今の時期にお店さんが配信することで、自粛が解除されたタイミングに対してのアプローチもすごくできると思うんです。あのお店の配信がすごくおもしろい、このお店行ったことないから行ってみよう、という感覚にもなれるはずなので。配信しない方がいいというわけではないです。ただ、もうちょっと先のことを考えた上で動いてくれた方がぼくはうれしいかなという感覚です。クラブに行ったことのない人がフラッと配信に来ることもあると思うので。そういう人たちのことも大事にしてほしいという感じですかね。そういう人たちをお店に来させるような工夫があったりしたらいいのかな。
新型コロナウイルス感染拡大以降の見通しと助成利用の検討
■今後の見通しについて聞かせてください。休業状態が終わった後、個人事業主としての仕事をどう展開していくかなどの計画はあるのでしょうか。
竹山:コロナ騒動の前、実は事業を展開しようと思ったりしていて。それがいったんこの騒動のおかげでなくなってしまったので、またそれに向けて動ければいいかなと。(コロナ騒動が)明けて、コロナ騒動前の仕事を今まで通りやりつつ、やりたかったことをまた再開できればいいかなという感じですかね。
■新しい次の展開をいろいろと考えていたが、新型コロナウイルス感染拡大の影響でそれらもストップしている状態だということですね。
竹山:そこは本当に悔しいですね。騒動が落ち着いて仕事もできる状況になったらまた改めて進めて行きたいです。
■新しい事業やこれまでの事業の維持のために利用可能な助成制度が始まっています。そういった制度は積極的に使っていますか。
竹山:ぼくの事業に関してはとくに維持するものがないっていえばいいんですかね。事務所を持っているわけでもなく、維持するものもとくにない。政策金融公庫からお金を借りようかと一度は考えたりしたんですけど、結局は借金だなというのがあるので。そういう制度については、現状では持続化給付金を申請するくらいでいます。結局、政策金融公庫からお金を借りたとしても、現状ではお金を稼げる状況ではないし、維持するものがないので借りてもしょうがないかなというのがあって。
そうなると、ぼくの生活費についての話になってしまうんですけど、先に話したみたいに、最悪何があっても生活できる最低限の資金は蓄えようという考えで去年1年は動いていたので。今それをすり潰せば最悪生活はできるから問題はない。それプラス、本当にありがたいのが持続化給付金。それさえ申請できればある程度心配はないのかなというので、他にとくには申請しようとは思ってないという感じですかね。(出るお金が)圧倒的に少ないとは思うので。そこまで深く考えてないって言い方も変ですけど(笑)、とくに難しくは考えてないという感じですかね。
ライブハウスバッシングをめぐる報道の問題
■3月頃からライブハウスに対するバッシングが盛んに報道されていました。また最近では「無観客配信」に対するバッシングもあるようです。そういった状況について周りから何か見聞きしていることはありますか。
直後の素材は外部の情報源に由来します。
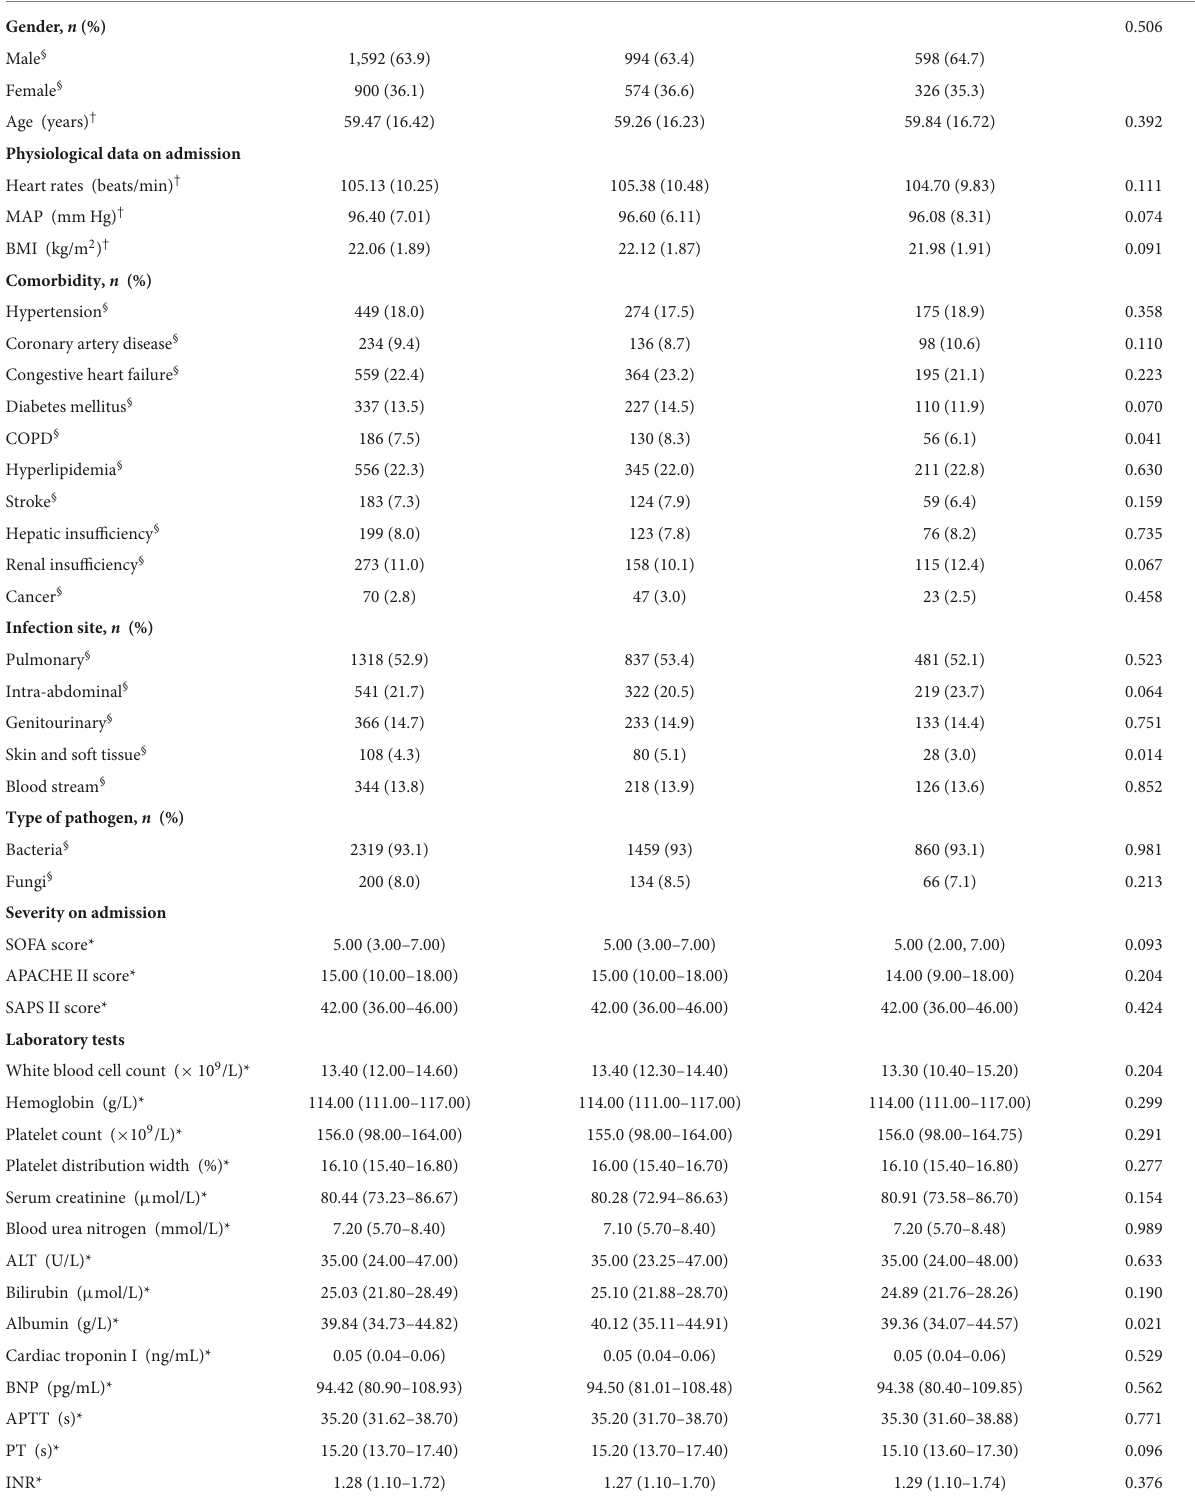
TABLE 1 Comparison of characteristics between the training and validation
竹山:ぼくの身の周りでバッシングはないとは思うんですよ。とくに何か言われたということはないので、変な感覚ではいるんですけど。こういうバッシングが起こるのって、メディアの報道の仕方だったり、権力を持った方が名指しでライブハウス、クラブに行くなと言ってしまったこともあるのかなと思っていて。コロナの感染初期段階の状況でそういうことになってしまったのが、一番の原因なのかなとは思っていますね。
これに関しては、正直どこの業界でも起き得たことだとも思います。それこそ、(クラブやライブハウスのような)こういう娯楽施設ではなくて、もし通勤電車で集団感染が起こりましたとなっていたら、そこが第一にバッシングを受けていたと思うので。みんなはどうして?みたいなことを言っていますけど、正直仕方がないのかなという感じでしょうか。これは難しいところですよね。報道の仕方だったり、そういう発言の仕方だったり。状況なりなのかなって。やっぱりライブハウスだったりクラブは、三密と言われるところがすぐに想像できてしまうというのもあってのことなのかな。あとは、なおさら行ったことない人からしたら、というのもあるのかなと。
■そういった状況に対して活動しているSaveOurSpaceのような運動についてはどう考えていますか。3月半ばには署名活動を始めたりしています。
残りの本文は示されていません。